I tried a few other download sites that provide Garmin versions of OSM maps but cartographically they were weak and not really usable, eg roads shown as thin lines or too much background colour. However I’ve now settled on the Open Fietsmap website (Netherlands: Fiets=Bicycle). OFM provides Garmin maps for all areas of Europe so I downloaded their map of Northern France/Benelux and also their UK/Ireland map. They seems to be “cleaner” than the Talkytoaster maps with less colour and slightly narrower roads, all of which seems to make it easier to read on the GPS and easier to see the pink navigation line.
If you are outside Europe, OFM also has a page where you can download Garmin maps for any area of the world not covered by their “packaged” maps, by selected grid squares from a world map. This is a bit more complicated so you may need to be more alert to use it, also the maps generated all have the same generic name when they appear on your Garmin (that’s the name of the map which you can’t easily change, not the filename which you can control) so it’s rather tricky if you have more than one of those particular downloads to choose from, I guess it’s not a problem to just have them all activated since they don’t overlap.
So you can find free detailed maps online, they are particularly suited for cycling, and you can download them to use on a Garmin GPS unit if you have a little basic computer knowledge. It’s worth remembering that OSM and OCM are being updated constantly by thousands of contributors around the world (I’m planning to add the data from our Indian trip as we went along quite a few unmapped roads) so you’ll need to download a fresh version every few months.
Also the site owners who do this work of packaging OSM maps for Garmin are enthusiastic amateurs doing it because they believe in the value of open source mapping. It really helps them to carry on with this if we take the trouble to make a donation to help their efforts, most sites will have a PayPal donate button that allows you to give them some money (eg $10 or €10 as thanks and to show you respect what they are doing for all of us).

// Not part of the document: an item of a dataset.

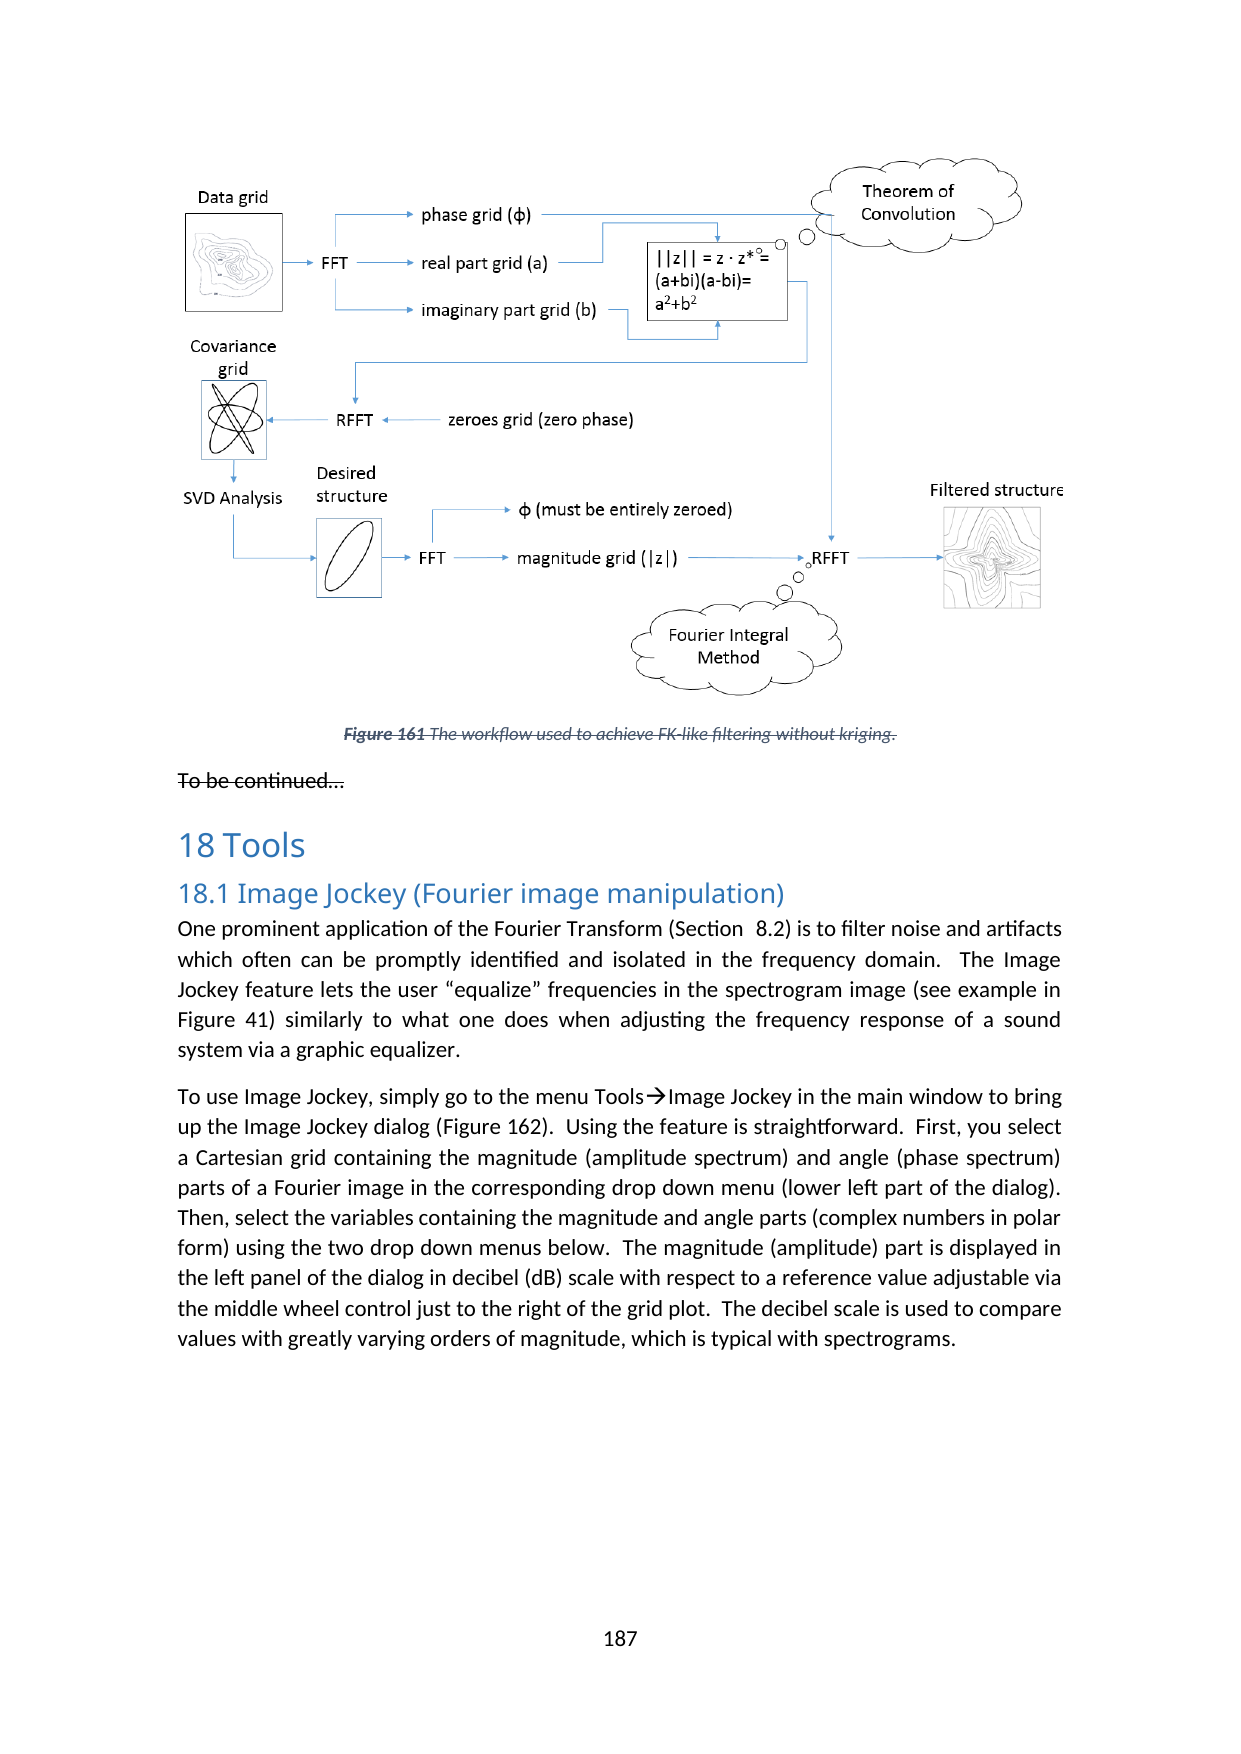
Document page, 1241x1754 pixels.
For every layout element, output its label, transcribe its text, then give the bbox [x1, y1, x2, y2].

text To use Image Jockey, simply go to the menu ToolsImage Jockey in the main window to bring up the Image Jockey dialog (Figure 162). Using the feature is straightforward. First, you select a Cartesian grid containing the magnitude (amplitude spectrum) and angle (phase spectrum) parts of a Fourier image in the corresponding drop down menu (lower left part of the dialog). Then, select the variables containing the magnitude and angle parts (complex numbers in polar form) using the two drop down menus below. The magnitude (amplitude) part is displayed in the left panel of the dialog in decibel (dB) scale with respect to a reference value adjustable via the middle wheel control just to the right of the grid plot. The decibel scale is used to compare values with greatly varying orders of magnitude, which is typical with spectrograms. [177, 1082, 1063, 1352]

Finally, if you are unclear about the difference between OSM and OCM (or OFM for that matter) it’s not a big issue. Open Streetmap is the big map, a geographical information system to be precise, that stores all the map data collected by volunteer contributors, including information about cycle routes and cycle facilities. Open Cyclemap/Open Fietsmap uses that data to present specialist versions of OSM tailored to the needs of cyclists, including showing official cycle routes and contour lines. It’s interesting to look at the Open Cyclemap view of the whole of Europe because the volume of official cycle routes in each country gives an immediate picture of how much priority the authorities in different countries give to cycling.